Requirement
Extend the forum thread about whether the Cruze has a locking gas cap, continuing after its final sentence.

Passage to read
<<<<

# locking gas cap



## TSURacing (Jan 1, 2011)

You're paranoid!

No the Cruze does not have a locking gas cap from the factory.
No, OnStar does not monitor when the cap is removed, but it can tell you if it is not seated properly and your CEL comes on.
There is an anti-siphon mechanism in the filler neck that makes it really really hard to steal the gas from the filler opening. Its easier to puncture the gas tank and steal it that way .


----------



## jsusanka (Jan 31, 2011)

TSURacing said:


> You're paranoid!
> 
> No the Cruze does not have a locking gas cap from the factory.
> No, OnStar does not monitor when the cap is removed, but it can tell you if it is not seated properly and your CEL comes on.
> There is an anti-siphon mechanism in the filler neck that makes it really really hard to steal the gas from the filler opening. Its easier to puncture the gas tank and steal it that way .



thanks tsuracing - currently driving a 1996 honda civic ex and I guess if someone wanted gas out of that they would just do like you say drill a hole in the gas tank. it has a locking door from the inside but I guess if I think about it they could probably bust open the door to the gas cap too.


----------



## fastdriver (Jan 7, 2011)

jsusanka said:


> does the cruze have a locking gas cap?
> 
> I don't live in a bad area and gas stealing isn't a popular crime but these days people can be ignorant just for the sake of being ignorant but can the gas be stolen out of the vehicle.
> and my second concern is someone being cute and putting something in the gas tank that would cost a lot of money to fix.
> ...


NO locking gas cap! I don't understand it myself. My 2004 Chevy Aveo has one, but my former Malibu and now Cruze don't! I understand it's not a GREAT deterrent, but I think it would help in this day and age with the price of gas changing by the minute! I've read that gas can't be siphoned from the newer cars, but who knows. Others say that if someone wants you gas bad enough they can just puncture your gas tank! I guess everything has it's pros and cons. 

I don't think OnStar monitors that. As a matter of fact, I'm not even sure that OnStar is all that knowing. This past September, with 16,016 miles on my 2008 Malibu, the car suddenly seemed to have NO power. I would step on the gas and all I heard was clattering from the engine. I immediately went to the dealer. At first they thought it was the transmission, but I didn't think so. When they put it on the lift and had someone step on the gas, they decided that I better leave it. Seventeen days later I picked up the car with a brand new engine and five months later, with about 17,300 miles on the car, it was turned in for the Cruze. NO OnStar warning OR warning lights. SO, I don't have any hope that OnStar would be monitoring something other than a loose gas cap!

>>>>

Rows
<<<<

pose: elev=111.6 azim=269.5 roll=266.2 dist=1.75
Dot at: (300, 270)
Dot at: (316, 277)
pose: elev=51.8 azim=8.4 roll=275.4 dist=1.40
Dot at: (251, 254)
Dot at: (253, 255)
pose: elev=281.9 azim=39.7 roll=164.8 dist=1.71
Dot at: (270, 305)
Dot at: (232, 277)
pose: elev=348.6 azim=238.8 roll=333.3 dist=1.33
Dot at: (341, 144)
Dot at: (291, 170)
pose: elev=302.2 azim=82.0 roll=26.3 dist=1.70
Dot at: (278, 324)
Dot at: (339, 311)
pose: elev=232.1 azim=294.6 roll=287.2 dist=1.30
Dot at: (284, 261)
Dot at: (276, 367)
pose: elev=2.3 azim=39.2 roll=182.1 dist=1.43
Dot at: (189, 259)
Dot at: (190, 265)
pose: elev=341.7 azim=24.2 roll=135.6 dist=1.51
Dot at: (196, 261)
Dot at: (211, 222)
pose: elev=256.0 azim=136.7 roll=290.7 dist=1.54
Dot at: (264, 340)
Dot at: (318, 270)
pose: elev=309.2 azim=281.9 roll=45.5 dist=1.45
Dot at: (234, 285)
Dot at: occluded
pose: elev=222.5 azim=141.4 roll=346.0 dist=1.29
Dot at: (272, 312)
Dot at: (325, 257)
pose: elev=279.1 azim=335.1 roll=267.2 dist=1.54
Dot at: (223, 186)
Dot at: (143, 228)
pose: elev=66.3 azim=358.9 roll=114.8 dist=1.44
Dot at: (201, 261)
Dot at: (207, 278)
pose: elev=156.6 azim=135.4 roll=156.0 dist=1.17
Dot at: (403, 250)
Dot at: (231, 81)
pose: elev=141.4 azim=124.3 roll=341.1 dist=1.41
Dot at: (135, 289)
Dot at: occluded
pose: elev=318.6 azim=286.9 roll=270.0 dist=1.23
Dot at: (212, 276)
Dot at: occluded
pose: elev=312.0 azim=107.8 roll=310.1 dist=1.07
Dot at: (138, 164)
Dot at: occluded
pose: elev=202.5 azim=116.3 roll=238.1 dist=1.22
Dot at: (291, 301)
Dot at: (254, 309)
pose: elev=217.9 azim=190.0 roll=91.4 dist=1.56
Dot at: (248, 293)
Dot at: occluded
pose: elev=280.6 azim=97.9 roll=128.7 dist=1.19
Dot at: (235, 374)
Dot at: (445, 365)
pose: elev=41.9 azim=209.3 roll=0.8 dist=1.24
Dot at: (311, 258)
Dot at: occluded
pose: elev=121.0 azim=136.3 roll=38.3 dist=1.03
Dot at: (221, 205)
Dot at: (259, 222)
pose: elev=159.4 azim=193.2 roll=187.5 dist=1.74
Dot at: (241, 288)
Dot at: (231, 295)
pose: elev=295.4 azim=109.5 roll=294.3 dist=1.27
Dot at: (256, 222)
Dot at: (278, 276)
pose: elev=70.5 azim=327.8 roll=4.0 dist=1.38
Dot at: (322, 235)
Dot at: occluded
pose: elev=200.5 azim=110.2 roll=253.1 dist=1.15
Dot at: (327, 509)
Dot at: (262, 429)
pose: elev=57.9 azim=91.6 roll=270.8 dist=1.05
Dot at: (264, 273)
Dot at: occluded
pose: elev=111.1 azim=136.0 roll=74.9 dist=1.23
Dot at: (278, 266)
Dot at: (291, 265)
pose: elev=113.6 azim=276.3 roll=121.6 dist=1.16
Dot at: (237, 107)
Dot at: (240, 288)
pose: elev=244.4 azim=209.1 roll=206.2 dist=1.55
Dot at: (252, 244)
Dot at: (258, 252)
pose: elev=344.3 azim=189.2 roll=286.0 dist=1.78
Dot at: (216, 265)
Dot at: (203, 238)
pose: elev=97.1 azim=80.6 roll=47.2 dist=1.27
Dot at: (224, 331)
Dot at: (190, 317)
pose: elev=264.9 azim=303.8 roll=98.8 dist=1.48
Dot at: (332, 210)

>>>>

In response
----------



## 72buickgs (Mar 20, 2011)

there should be a baffle in the filler tube of the gas tank, that would stop thieves from siphoning fuel from the gas tank.


----------



## t.b.brady (Apr 2, 2011)

In Australia, the gas cap itself doesn't lock... however the door locks when you lock the car. pretty pointless though. door? screwdriver? only deters people.


----------



## rubiconjp (Feb 10, 2012)

Any idea where I can get a locking gas cap for my 2012 Cruze Eco? Stant doesn't have it yet. Thanks!


----------



## iKermit (Dec 13, 2010)

Your local auto parts place may have one. My dad had one in his old Corrola. True story.


----------



## obermd (Mar 3, 2012)

Most gas thieves simply drill a small hole in the tank and drain the gas that way. Safer and more efficient than siphoning. Fortunately the Cruze sits low enough that it's hard to get to the tank. SUVs tend to be bigger targets, both from ease of access and total amount of fuel available.


----------



## Patman (May 7, 2011)

fastdriver said:


> NO locking gas cap! I don't understand it myself. My 2004 Chevy Aveo has one, but my former Malibu and now Cruze don't! I understand it's not a GREAT deterrent, but I think it would help in this day and age with the price of gas changing by the minute! I've read that gas can't be siphoned from the newer cars, but who knows. Others say that if someone wants you gas bad enough they can just puncture your gas tank! I guess everything has it's pros and cons.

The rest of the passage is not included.